Can you copy, word for word, the part of the passage on the Babi Yar memorial that opens with the words containing "The area, on" and closes with "have sparked controversy."?

══ DOCUMENT EXCERPT

The area, on the outskirts of Ukraine’s capital Kyiv, was neglected until a ceremony to mark the 75th anniversary of the massacre on September 29 2016. The then Ukrainian president Petro Poroshenko used the occasion to initiate a memorial complex. The project stalled until 2019 when the Russian film director Ilya Khrzhanovsky was appointed as its artistic director. His plans for the site and the role of some of its funders, including Russian Jewish billionaires Mikhail Fridman and German Khan, have sparked controversy.

Khrzhanovsky was the director of the DAU cultural project, which was inspired by the life of Soviet scientist Lev Landau, a Nobel laureate. A massive artistic and scientific complex was built in Kharkiv in Ukraine, with people living on the site during 2008 to 2011 in a form of reality show cum social experiment, playing roles as Soviet citizens from Landau’s lifetime.

The project is being investigated over allegations that children’s rights were violated during filming. Further controversy was caused by the involvement as one of the ‘actors’ of Maxim Martsinkevich, a Russian neo-Nazi.

The announcement of Khrzhanovsky’s plans - including psychological experiments, Greek masks, soundscapes and artistic collaborations, along with a photograph of Michael Jackson’s posthumous hologram concert - caused controversy.

Karel Berkhoff, a Dutch Holocaust historian who is chair of the Babi Yar academic council, criticised plans for visitors to take on “ the role of victims, collaborators, Nazis, or prisoners of war who were forced to burn corpses.”

The Soviet authorities attempted to cover up the Babi Yar massacre and the role of Russian billionaires in financing the current project has been attacked by some Ukrainian experts and members of its Jewish community.

Last month, hundreds signed an open letter to members of the committee overseeing the project. They argued that the Ukrainian state should finance the Babi Yar museum and it should be overseen by the Ukrainian Jewish community.

Russia’s involvement is particularly sensitive in a country which is currently fighting Russian forces occupying part of its east.

The letter also points out that part of the proposed site lies in the grounds of an old Jewish cemetery where construction is banned.

An article accompanying the letter on the Ukrainian site Krytyka.com stressed that, “Psychological Experiments and Simulations of Ethical Decisions Have No Place in a Commemoration of Babi Yar”. But the committee overseeing the project - chaired by Natan Sharansky - shows no sign of dropping Khrzhanovsky’s plans.

════
══ PROVIDED MATERIAL

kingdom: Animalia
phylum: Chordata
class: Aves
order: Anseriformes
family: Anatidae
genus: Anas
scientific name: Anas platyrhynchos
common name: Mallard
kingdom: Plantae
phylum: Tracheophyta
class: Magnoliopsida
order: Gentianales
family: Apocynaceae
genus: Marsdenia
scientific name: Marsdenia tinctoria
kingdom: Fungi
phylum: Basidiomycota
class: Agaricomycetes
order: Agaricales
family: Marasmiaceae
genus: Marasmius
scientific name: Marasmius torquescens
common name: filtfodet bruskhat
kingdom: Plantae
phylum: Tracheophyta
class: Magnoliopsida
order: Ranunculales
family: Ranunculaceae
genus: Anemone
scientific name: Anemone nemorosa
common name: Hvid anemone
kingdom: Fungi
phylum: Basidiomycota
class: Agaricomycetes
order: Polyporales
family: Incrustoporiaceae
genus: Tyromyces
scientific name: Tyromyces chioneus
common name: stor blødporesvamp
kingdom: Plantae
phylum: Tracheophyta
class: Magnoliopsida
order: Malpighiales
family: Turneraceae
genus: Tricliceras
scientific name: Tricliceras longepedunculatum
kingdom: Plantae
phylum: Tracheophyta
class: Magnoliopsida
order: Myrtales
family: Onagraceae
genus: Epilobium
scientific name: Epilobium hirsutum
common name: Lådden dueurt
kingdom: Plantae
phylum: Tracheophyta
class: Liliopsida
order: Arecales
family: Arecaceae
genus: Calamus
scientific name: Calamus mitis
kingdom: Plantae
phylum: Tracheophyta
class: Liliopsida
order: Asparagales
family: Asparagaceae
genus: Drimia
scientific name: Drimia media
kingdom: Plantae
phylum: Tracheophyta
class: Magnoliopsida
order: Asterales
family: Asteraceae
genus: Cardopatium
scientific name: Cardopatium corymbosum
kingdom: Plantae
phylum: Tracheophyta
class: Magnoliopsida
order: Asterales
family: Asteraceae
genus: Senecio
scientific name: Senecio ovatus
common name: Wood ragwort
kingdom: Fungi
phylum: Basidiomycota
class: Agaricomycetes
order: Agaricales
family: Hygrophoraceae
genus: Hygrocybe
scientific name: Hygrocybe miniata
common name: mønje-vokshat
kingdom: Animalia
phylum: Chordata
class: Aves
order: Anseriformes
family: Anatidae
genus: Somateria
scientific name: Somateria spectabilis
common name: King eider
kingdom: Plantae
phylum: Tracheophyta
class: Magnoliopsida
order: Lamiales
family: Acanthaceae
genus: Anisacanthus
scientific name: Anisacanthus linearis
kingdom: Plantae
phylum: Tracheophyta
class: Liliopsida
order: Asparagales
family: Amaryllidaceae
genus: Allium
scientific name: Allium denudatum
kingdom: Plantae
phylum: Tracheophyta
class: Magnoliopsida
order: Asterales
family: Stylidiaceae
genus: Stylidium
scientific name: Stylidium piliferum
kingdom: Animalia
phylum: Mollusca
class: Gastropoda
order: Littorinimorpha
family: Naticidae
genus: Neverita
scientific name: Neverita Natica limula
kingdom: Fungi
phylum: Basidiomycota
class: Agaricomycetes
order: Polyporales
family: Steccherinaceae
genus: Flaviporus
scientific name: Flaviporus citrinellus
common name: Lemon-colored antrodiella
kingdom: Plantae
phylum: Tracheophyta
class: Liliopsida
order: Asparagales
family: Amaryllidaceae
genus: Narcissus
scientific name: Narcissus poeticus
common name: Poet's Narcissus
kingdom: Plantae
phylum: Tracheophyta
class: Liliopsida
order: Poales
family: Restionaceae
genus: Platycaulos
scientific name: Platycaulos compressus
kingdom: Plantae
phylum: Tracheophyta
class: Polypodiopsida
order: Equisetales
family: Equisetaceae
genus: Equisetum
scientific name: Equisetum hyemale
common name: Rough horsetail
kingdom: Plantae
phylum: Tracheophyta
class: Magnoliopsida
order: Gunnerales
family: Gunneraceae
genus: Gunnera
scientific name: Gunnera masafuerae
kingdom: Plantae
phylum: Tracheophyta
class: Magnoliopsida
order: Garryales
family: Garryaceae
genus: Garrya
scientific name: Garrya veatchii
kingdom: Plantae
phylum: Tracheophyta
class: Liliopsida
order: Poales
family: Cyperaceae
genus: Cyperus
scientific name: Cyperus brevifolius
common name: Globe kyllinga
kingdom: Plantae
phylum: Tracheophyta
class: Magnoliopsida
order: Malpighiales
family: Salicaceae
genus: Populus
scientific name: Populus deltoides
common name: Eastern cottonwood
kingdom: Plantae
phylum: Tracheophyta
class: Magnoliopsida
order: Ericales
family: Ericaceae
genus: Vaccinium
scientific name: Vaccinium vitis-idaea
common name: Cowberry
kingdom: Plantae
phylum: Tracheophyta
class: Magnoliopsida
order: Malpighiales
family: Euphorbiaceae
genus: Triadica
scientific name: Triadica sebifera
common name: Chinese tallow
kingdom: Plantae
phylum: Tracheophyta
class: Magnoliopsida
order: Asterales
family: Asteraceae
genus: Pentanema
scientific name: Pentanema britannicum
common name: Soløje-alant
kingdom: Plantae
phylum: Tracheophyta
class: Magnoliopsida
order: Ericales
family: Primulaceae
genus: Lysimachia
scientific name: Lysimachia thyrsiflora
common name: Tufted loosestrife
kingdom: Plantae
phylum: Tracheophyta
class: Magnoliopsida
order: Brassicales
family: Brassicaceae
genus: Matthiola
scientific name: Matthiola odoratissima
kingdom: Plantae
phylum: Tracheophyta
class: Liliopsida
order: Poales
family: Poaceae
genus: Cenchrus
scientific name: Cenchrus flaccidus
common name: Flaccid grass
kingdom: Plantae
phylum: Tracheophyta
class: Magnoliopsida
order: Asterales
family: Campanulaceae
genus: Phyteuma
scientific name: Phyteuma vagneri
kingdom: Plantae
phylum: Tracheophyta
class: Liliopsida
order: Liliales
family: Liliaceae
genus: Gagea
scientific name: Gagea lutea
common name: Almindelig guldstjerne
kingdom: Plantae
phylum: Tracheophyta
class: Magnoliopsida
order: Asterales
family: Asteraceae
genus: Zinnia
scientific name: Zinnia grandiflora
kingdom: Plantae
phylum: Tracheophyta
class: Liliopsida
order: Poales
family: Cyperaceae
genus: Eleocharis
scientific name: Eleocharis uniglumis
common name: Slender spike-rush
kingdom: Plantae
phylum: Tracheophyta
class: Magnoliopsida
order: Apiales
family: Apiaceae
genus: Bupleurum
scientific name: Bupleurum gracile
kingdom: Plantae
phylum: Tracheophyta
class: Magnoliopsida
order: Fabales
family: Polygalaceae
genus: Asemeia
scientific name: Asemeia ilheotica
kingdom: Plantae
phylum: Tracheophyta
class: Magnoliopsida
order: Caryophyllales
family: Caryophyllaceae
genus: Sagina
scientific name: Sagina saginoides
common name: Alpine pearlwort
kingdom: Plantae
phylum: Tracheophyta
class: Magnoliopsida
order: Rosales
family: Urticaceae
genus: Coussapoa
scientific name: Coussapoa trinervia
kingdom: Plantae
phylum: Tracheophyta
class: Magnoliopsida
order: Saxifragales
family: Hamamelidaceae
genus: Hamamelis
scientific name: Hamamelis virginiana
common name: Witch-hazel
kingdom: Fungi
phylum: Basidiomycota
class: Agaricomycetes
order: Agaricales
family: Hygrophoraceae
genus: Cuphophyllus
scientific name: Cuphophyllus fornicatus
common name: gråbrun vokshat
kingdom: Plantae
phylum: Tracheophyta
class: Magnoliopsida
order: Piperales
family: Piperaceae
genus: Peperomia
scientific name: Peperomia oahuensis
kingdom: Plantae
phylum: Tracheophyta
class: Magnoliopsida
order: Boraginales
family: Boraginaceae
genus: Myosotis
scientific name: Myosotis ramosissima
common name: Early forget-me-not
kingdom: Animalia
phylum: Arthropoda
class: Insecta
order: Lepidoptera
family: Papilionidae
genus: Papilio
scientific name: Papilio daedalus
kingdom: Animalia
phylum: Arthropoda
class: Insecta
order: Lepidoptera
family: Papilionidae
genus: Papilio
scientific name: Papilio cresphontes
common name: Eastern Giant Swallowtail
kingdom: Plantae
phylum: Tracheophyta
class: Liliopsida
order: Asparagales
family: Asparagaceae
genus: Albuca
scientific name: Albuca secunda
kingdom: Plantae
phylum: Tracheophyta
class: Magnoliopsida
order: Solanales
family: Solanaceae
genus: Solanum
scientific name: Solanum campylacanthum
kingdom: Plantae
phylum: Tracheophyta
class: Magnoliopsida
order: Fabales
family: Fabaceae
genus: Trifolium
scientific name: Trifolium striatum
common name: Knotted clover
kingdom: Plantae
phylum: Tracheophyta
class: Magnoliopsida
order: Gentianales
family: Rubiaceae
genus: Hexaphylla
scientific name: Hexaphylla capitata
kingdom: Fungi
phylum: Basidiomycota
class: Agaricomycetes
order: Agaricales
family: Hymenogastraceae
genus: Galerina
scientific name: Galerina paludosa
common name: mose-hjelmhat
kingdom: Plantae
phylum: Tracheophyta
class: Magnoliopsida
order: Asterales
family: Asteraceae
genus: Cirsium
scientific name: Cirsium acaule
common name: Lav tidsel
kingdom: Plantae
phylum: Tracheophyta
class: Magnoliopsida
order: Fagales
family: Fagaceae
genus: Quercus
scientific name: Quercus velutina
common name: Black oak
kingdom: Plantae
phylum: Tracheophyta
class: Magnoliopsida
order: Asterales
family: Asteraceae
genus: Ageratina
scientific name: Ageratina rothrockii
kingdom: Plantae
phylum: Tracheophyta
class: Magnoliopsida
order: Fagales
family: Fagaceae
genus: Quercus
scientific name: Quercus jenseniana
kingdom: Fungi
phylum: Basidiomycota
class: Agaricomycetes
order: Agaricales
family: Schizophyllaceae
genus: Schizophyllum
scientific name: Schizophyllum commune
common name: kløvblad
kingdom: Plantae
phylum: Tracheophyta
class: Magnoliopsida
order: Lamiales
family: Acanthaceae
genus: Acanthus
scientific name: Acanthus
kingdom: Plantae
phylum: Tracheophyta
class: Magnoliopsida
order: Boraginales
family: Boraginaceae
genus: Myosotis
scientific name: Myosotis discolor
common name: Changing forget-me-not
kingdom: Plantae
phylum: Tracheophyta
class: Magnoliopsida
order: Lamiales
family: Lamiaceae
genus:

════

- **RESPONSE FOR THIS EXERCISE**:
The area, on the outskirts of Ukraine’s capital Kyiv, was neglected until a ceremony to mark the 75th anniversary of the massacre on September 29 2016. The then Ukrainian president Petro Poroshenko used the occasion to initiate a memorial complex. The project stalled until 2019 when the Russian film director Ilya Khrzhanovsky was appointed as its artistic director. His plans for the site and the role of some of its funders, including Russian Jewish billionaires Mikhail Fridman and German Khan, have sparked controversy.